Zhang Yansheng of the view that although the financial crisis in the United States should not be taken lightly, but China’s economic fundamentals are still healthy, sound macro-economic operation. Export growth rate did not decline significantly, the first three quarters of GDP growth of 9.9% in the third quarter of single-quarter increase of 9% in potential GDP plus or minus, the normal range of fluctuation.

But he also said that a single policy does not guarantee good corporate completely defuse the crisis, Turning the Tide, raised the export tax rebate rate is a good direction, the policy should gradually slow down and limit the pressure to maintain export competitiveness, but as soon as possible to achieve enterprise To upgrade and improve the structure of export levels, is the most critical factor in the core.

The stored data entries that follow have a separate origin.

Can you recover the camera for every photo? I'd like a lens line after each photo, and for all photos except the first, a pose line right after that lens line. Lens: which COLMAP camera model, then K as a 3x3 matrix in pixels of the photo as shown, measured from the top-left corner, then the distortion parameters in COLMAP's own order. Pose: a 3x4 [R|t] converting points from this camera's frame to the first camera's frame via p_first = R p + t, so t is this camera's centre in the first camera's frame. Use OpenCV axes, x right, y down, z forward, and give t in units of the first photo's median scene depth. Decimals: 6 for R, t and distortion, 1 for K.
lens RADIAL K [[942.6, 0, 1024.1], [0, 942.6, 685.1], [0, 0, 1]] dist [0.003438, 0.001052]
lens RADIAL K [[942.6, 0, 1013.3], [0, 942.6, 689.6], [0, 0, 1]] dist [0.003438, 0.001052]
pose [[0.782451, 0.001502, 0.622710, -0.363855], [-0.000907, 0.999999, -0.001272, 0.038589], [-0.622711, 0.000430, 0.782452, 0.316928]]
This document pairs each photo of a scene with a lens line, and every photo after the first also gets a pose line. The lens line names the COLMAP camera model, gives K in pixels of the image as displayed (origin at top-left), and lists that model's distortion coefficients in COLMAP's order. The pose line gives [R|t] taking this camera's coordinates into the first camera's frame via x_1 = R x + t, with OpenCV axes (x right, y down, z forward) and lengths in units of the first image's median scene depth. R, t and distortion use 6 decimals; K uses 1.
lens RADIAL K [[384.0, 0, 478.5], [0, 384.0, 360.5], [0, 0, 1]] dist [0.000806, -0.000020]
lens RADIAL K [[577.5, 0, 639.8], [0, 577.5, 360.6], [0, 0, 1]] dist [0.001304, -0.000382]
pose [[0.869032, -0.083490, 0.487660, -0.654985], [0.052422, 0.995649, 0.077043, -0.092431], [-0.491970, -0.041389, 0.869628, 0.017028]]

“Your labor, your land, your electricity, it produce business on your point of East and West, the current foreign trade enterprises did not have confidence in the technology market did not have talent, it is indeed a threshold, the Government needs to re-tax rebates under the outside The effort, step by step to help businesses tide over their difficulties, such as providing better, more financing, information business environment. “He said.

The excellent performance of the stock market can hardly be

Affected by this policy, textile and garment section 22 to open sharply higher, with investment in the textile, Zhejiang Friend, Fengzhu Textile and textile stocks open higher rate of the larger, Zhejiang Friend 21 on the limit in order to close. As of midday close, the textile and garment sector with 2.27 percent or the top UN position to benefit from a tax rebate plate followed by electrical plates, or 1.88 percent. Stocks, the Shanghai stock market trading 10 stocks, 6 families of the textile and garment industry, the electronics category 2 listed companies.

Changjiang Securities analyst Cheng Xueting that the textile industry for export enterprises, no doubt under a timely, textile and garment industries most affected. The plate may have ushered in a better short-term investment opportunities, if done in a long-term investment, but also study the fundamentals of their company performance, prospects and current valuation levels and other factors.

She said that the textile and garment industry, the adjustment is only a percentage point, the export tax rebate rate of 14% and 17% of the industry’s all-time high there are still gaps. At home and abroad in the future if the environment is still not improve or continues to deteriorate, textile stocks down space still exists.

Chengxue Ting said the Government’s proposal to raise textile export tax rebate rate of the enterprise is not in order to keep the industry, but for the sake of job security. “If a large number of textile enterprises were able to divert to other industries, can be expected, the tax refund rate has not been possible to enhance the space.”